Justin Walker’s ascent to the federal judiciary is an American success story. Raised by a single mother in Louisville, Ky., Walker attended Louisville’s Catholic schools, studied at Duke in college, graduated magna cum laude from Harvard Law School, and then clerked on the D.C. Circuit and the Supreme Court. When Walker was in high school, he interviewed Senator Mitch McConnell, also from Louisville, for a research paper. Last year, Walker was confirmed to serve on the U.S. District Court for the Western District of Kentucky.
Judge Walker gained national attention this past spring when he ruled in favor of a Louisville church in its bid to hold a drive-in Easter service. Louisville mayor Greg Fischer had announced that such gatherings were not allowed, even though drive-through restaurants and liquor stores were still allowed to operate. “On Holy Thursday, an American mayor criminalized the communal celebration of Easter,” wrote Walker in his 20-page opinion. “The Mayor’s decision is stunning. And it is, ‘beyond all reason,’ unconstitutional.”
Judge Walker was confirmed this past June to sit on the U.S. Court of Appeals for the D.C. Circuit, where he used to clerk for then Judge Brett Kavanaugh. Because he was confirmed to the seat being vacated by Thomas Griffith tomorrow, he will begin his tenure as an appellate judge this week, joining Greg Katsas and Neomi Rao as the third judge appointed by President Trump to the D.C. Circuit.
Prior to joining what is often referred to as the second highest court in the land, Judge Walker has continued his defense of constitutional rights. On August 14, he granted a preliminary injunction in Chelsey Nelson Photography v. Louisville/Jefferson County Metro Government, a First Amendment free-speech case involving a Christian wedding photographer in Louisville who refuses to photograph same-sex wedding ceremonies. The underlying Fairness Ordinance prohibits discrimination based on sexual orientation and gender identity in housing, public accommodations, and employment.
The opinion accompanying the order reflects Walker’s measured, constitutionalist style. He made clear that he was not questioning the constitutionality of the ordinance in most of its applications, just its application to this particular context — compelled speech. The plaintiff’s photography was art, and thus a form of speech. And “the government can’t compel speech when it violates the speaker’s religious or political principles.”

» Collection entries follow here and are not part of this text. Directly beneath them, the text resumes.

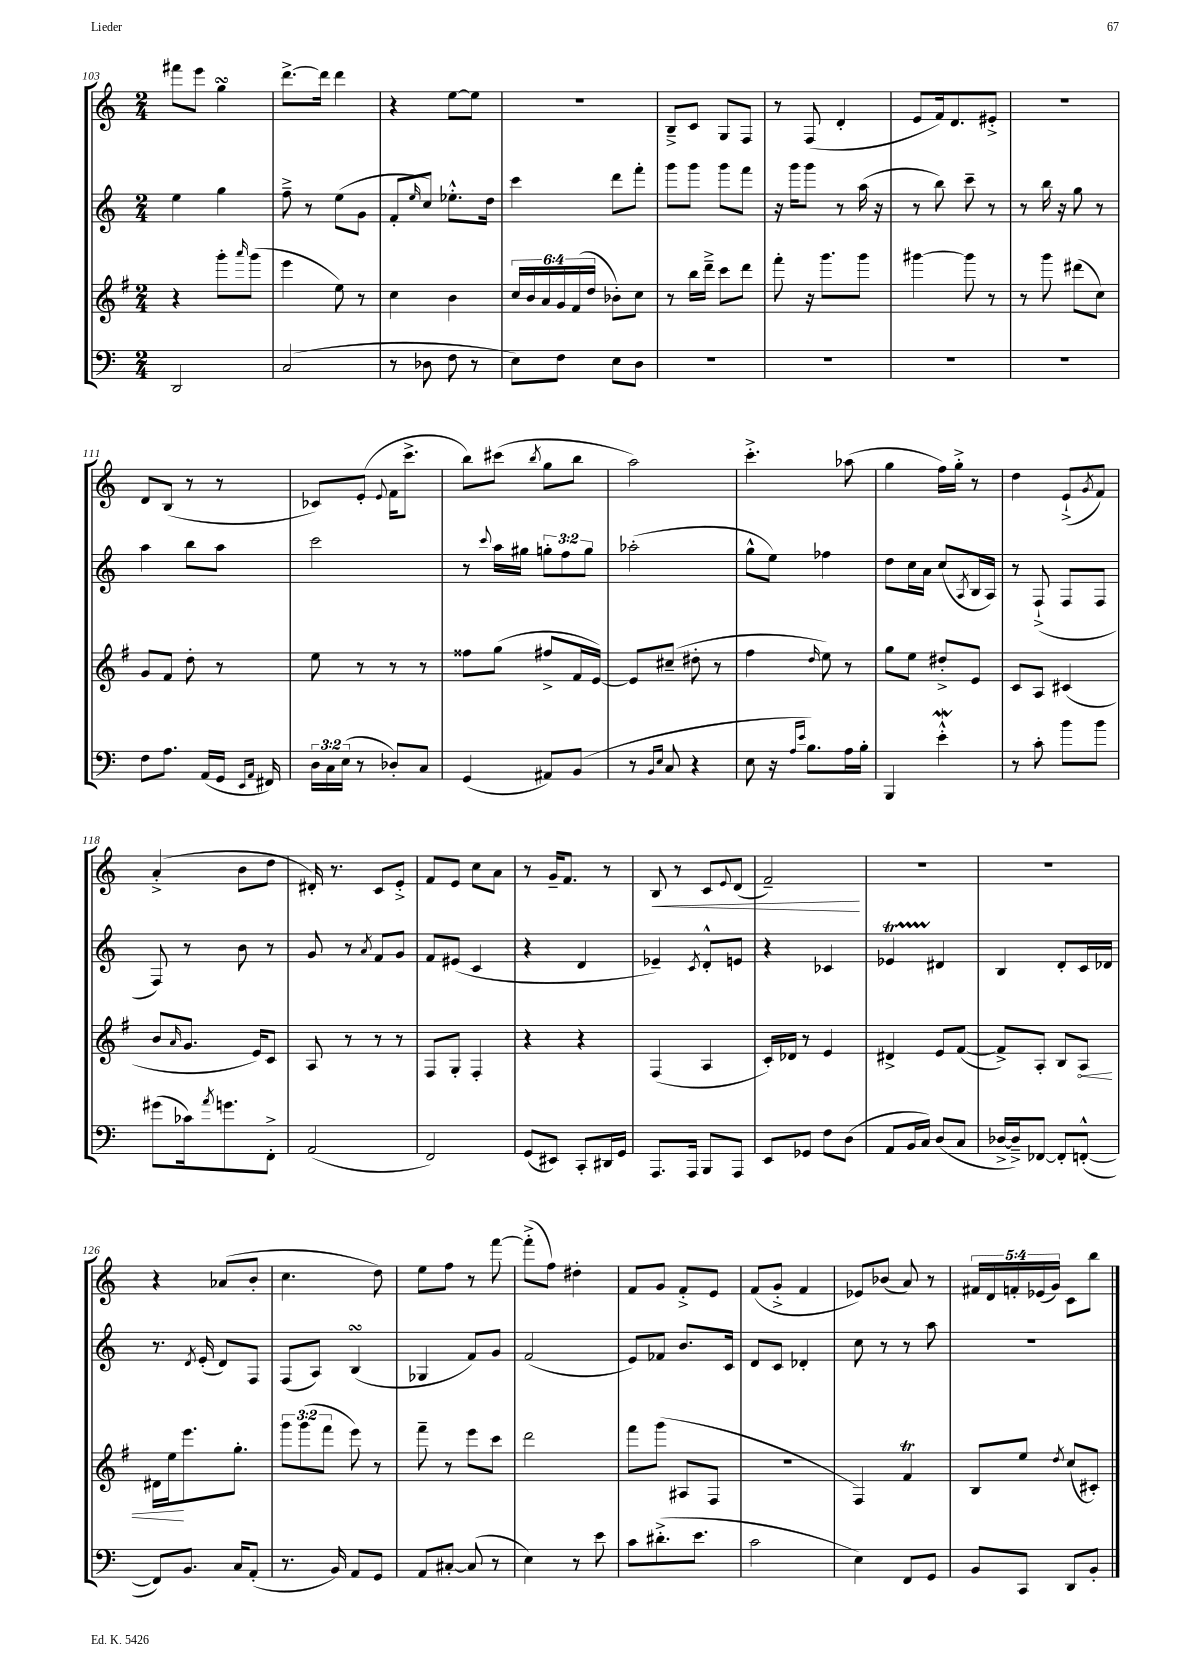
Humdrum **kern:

**kern	**kern	**kern	**kern
*staff4	*staff3	*staff2	*staff1
*clefF4	*clefG2	*clefG2	*clefG2
*k[]	*k[f#]	*k[]	*k[]
*M2/4	*M2/4	*M2/4	*M2/4
2DD/	4r	4ee\	8fff#\L
.	.	.	8eee\J
.	8ggg'\L	4gg\	4gg\
.	16qqaaa/	.	.
.	(8ggg\J	.	.
=	=	=	=
(2C/	4eee\	8ff~^\	[8.ddd^\L
.	.	8r	.
.	.	.	16ddd\]Jk
.	8ee\)	(8ee\L	4ddd\
.	8r	8g\J	.
=	=	=	=
8r	4cc\	8f'/L	4r
.	.	16qqee/	.
8D-\	.	8cc/J)	.
8F\	4b\	8.ee-'^^\L	[8ee\L
8r	.	.	8ee\]J
.	.	16dd\Jk	.
=	=	=	=
8E\L)	24cc/LL	4ccc\	2r
.	24b/	.	.
.	24a/	.	.
8F\J	24g/	.	.
.	(24f#/	.	.
.	24dd/JJ	.	.
8E\L	8b-'\L)	8ddd\L	.
8D\J	8cc\J	8fff'\J	.
=	=	=	=
2r	8r	8ggg\L	8B~^/L
.	16bb\LL	8ggg\J	8c/J
.	16ddd~^\JJ	.	.
.	8ccc\L	8ggg\L	8G/L
.	8ddd\J	8fff\J	8F/J
=	=	=	=
2r	8fff#'\	16r	8r
.	.	16ggg\LK	.
.	16r	8ggg\J	(8F/
.	8.ggg\L	.	.
.	.	8r	4d'/
.	8ggg\J	(16aa\	.
.	.	16r	.
=	=	=	=
2r	[4ggg#\	8r	8e/L
.	.	8bb\)	16f/k)
.	.	.	8.d/
.	8ggg#\]	8ccc~\	.
.	8r	8r	8e#'^/J
=	=	=	=
2r	8r	8r	2r
.	8ggg\	16bb\	.
.	.	16r	.
.	(8ddd#\L	8gg\	.
.	8cc\J)	8r	.
=	=	=	=
8F\L	8g/L	4aa\	8d/L
8.A\J	8f#/J	.	(8B/J
.	8dd'\	8bb\L	8r
(16AA/LL	.	.	.
16GG/JJ	8r	8aa\J	8r
16qqEE/LL	.	.	.
16qqAA/JJ	.	.	.
16FF#/)	.	.	.
=	=	=	=
24D\LL	8ee\	2ccc\	8c-/L)
24C\	.	.	.
(24E\JJ	.	.	.
8r	8r	.	(8e'/J
.	.	.	8qqe/
8D-'/L)	8r	.	16f\LK
.	.	.	8.ccc^\J
8C/J	8r	.	.
=	=	=	=
(4GG/	8ff##\L	8r	8bb\L)
.	.	8qqccc/	.
.	(8gg\J	16aa\LL	(8ccc#\J
.	.	16gg#\JJ	.
.	.	.	8qbb/
8AA#/L)	8ff#^/L	12gg'\L	8gg\L
.	.	12ff\	.
(8BB/J	16f#/L	.	8bb\J
.	.	12gg\J	.
.	[16e/JJ)	.	.
=	=	=	=
8r	8e/]L	(2aa-'\	2aa\)
16qqBB/LL	.	.	.
16qqE/JJ	.	.	.
8C/	(8cc#~/J	.	.
4r	8dd#'\	.	.
.	8r	.	.
=	=	=	=
8E\	4ff#\	8gg^^\L	4.ccc'^\
16r	.	8ee\J)	.
16qqA/LL	.	.	.
16qqe/JJ	.	.	.
8.B\L)	.	.	.
.	16qqdd/	.	.
.	8ee\)	4ff-\	.
16A\L	8r	.	(8aa-\
16B'\JJ	.	.	.
=	=	=	=
4BBB/	8gg\L	8dd\L	4gg\
.	8ee\J	16cc\L	.
.	.	16a\JJ	.
4e'^^\	8dd#'^/L	(8cc/L	16ff\LL)
.	.	.	16gg'^\JJ
.	.	8qA/	.
.	8e/J	16B/L	8r
.	.	16A/JJ)	.
=	=	=	=
8r	8c/L	8r	4dd\
8c'\	8A/J	(8F`^/	.
8b\L	(4c#/	8F/L	(8e`^/L
.	.	.	8qg/
8b\J	.	8F/J	8f/J)
=	=	=	=
(8g#\L	8b/L	8F/)	(4a'^/
.	16qqa/	.	.
16c-\k)	8.g/J	8r	.
8qa/	.	.	.
8.g\	.	.	.
.	.	8b\	8b\L
.	16e/LK)	.	.
8FF'^\J	8c/J	8r	8dd\J
=	=	=	=
(2AA/	8A/	8g/	16d#'/)
.	.	.	8.r
.	8r	8r	.
.	.	8qa/	.
.	8r	8f/L	8c/L
.	8r	8g/J	8e'^/J
=	=	=	=
2FF/)	8F#/L	8f/L	8f/L
.	8G'/J	(8e#/J	8e/J
.	4F#'/	4c/	8cc\L
.	.	.	8a\J
=	=	=	=
(8GG/L	4r	4r	8r
8EE#/J)	.	.	16g~/LK
.	.	.	8.f/J
8CC'/L	4r	4d/	.
16DD#/L	.	.	8r
16GG/JJ	.	.	.
=	=	=	=
8.AAA/L	(4F#/	4e-~/)	8B/
.	.	.	8r
16AAA/Jk	.	.	.
.	.	8qc/	.
8BBB/L	4A/	8d'^^/L	8c/L
.	.	.	8qqe/
8AAA/J	.	8e/J	(8d/J
=	=	=	=
8EE/L	16c'/LL)	4r	2f~/)
.	16d-/JJ	.	.
8GG-/J	8r	.	.
8F\L	4e/	4c-/	.
(8D\J	.	.	.
=	=	=	=
8AA/L	4d#^/	4e-/	2r
16BB/L	.	.	.
16C/JJ)	.	.	.
(8D/L	8e/L	4d#/	.
8C/J	([8f#/J	.	.
=	=	=	=
[16D-^/LL	8f#^/]L)	4B/	2r
16D-~^/]J)	.	.	.
[8FF-/J	8A'/J	.	.
8FF-'/]L	8B/L	8d'/L	.
([8FF'^^/J	8A/J	16c/L	.
.	.	16d-/JJ	.
=	=	=	=
8FF/]L)	16d#\LL	8.r	4r
.	16ee\J	.	.
8.BB/J	8.eee\	.	.
.	.	8qd/	.
.	.	(16e'/	.
.	.	8d/L)	(8a-/L
16C/LK	8.gg'\J	.	.
(8AA'/J	.	8F/J	8b'/J
=	=	=	=
8.r	12ggg\L	(8F/L	4.cc\
.	(12ggg\	.	.
.	.	8A/J)	.
.	12fff#\J	.	.
16BB/)	.	.	.
8AA/L	8eee\)	(4B/	.
8GG/J	8r	.	8dd\)
=	=	=	=
8AA/L	8fff#~\	4G-/	8ee\L
[8C#'/J	8r	.	8ff\J
(8C#/]	8eee\L	8f/L)	8r
8r	8ccc\J	8g/J	[8fff\
=	=	=	=
4E\)	2ddd\	(2f/	(8fff'^\]L
.	.	.	8ff\J)
8r	.	.	4dd#'\
8e\	.	.	.
=	=	=	=
8c\L	8fff#\L	8e/L)	8f/L
(8.d#'^\	(8ggg\J	8f-/J	8g/J
.	8A#/L	8.b/L	8f'^/L
8.e\J	.	.	.
.	8F#/J	.	8e/J
.	.	16c/Jk	.
=	=	=	=
2c\	2r	8d/L	(8f/L
.	.	8c/J	8g'^/J
.	.	4d-'/	4f/
=	=	=	=
4E\)	4F#/)	8cc\	8e-/L)
.	.	8r	(8b-/J
8FF/L	4f#/	8r	8a/)
8GG/J	.	8aa\	8r
=	=	=	=
8BB/L	8B/L	2r	20f#/LL
.	.	.	20d/
.	.	.	20f'/
8CC/J	8ee/J	.	.
.	.	.	(20e-/
.	.	.	20g/JJ)
.	8qdd/	.	.
8DD/L	(8cc/L	.	8c\L
8BB'/J	8c#'/J)	.	8bb\J
==	==	==	==
*-	*-	*-	*-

Walker asserted, “America is wide enough for those who applaud same-sex marriage and those who refuse to. The Constitution does not require a choice between gay rights and freedom of speech. It demands both.”
Sure, he acknowledged, “photography is wordless. But so too is refusing to salute the flag. Or marching in a parade.” The Supreme Court had already applied free-speech principles in the latter two contexts.
Walker’s opinion avoids falling into ideological traps, instead keeping his eye on the rule of law. He pointed out that the gay-rights movement’s “progress depended on the First Amendment’s protection of expressive conduct that was once far less popular than it is today, from marching in pride parades to flying rainbow flags.” It is for similar reasons that courts must avoid “imposing indignities on religious believers when they engage in expressive conduct. . . . The solution is more dialogue, not less.”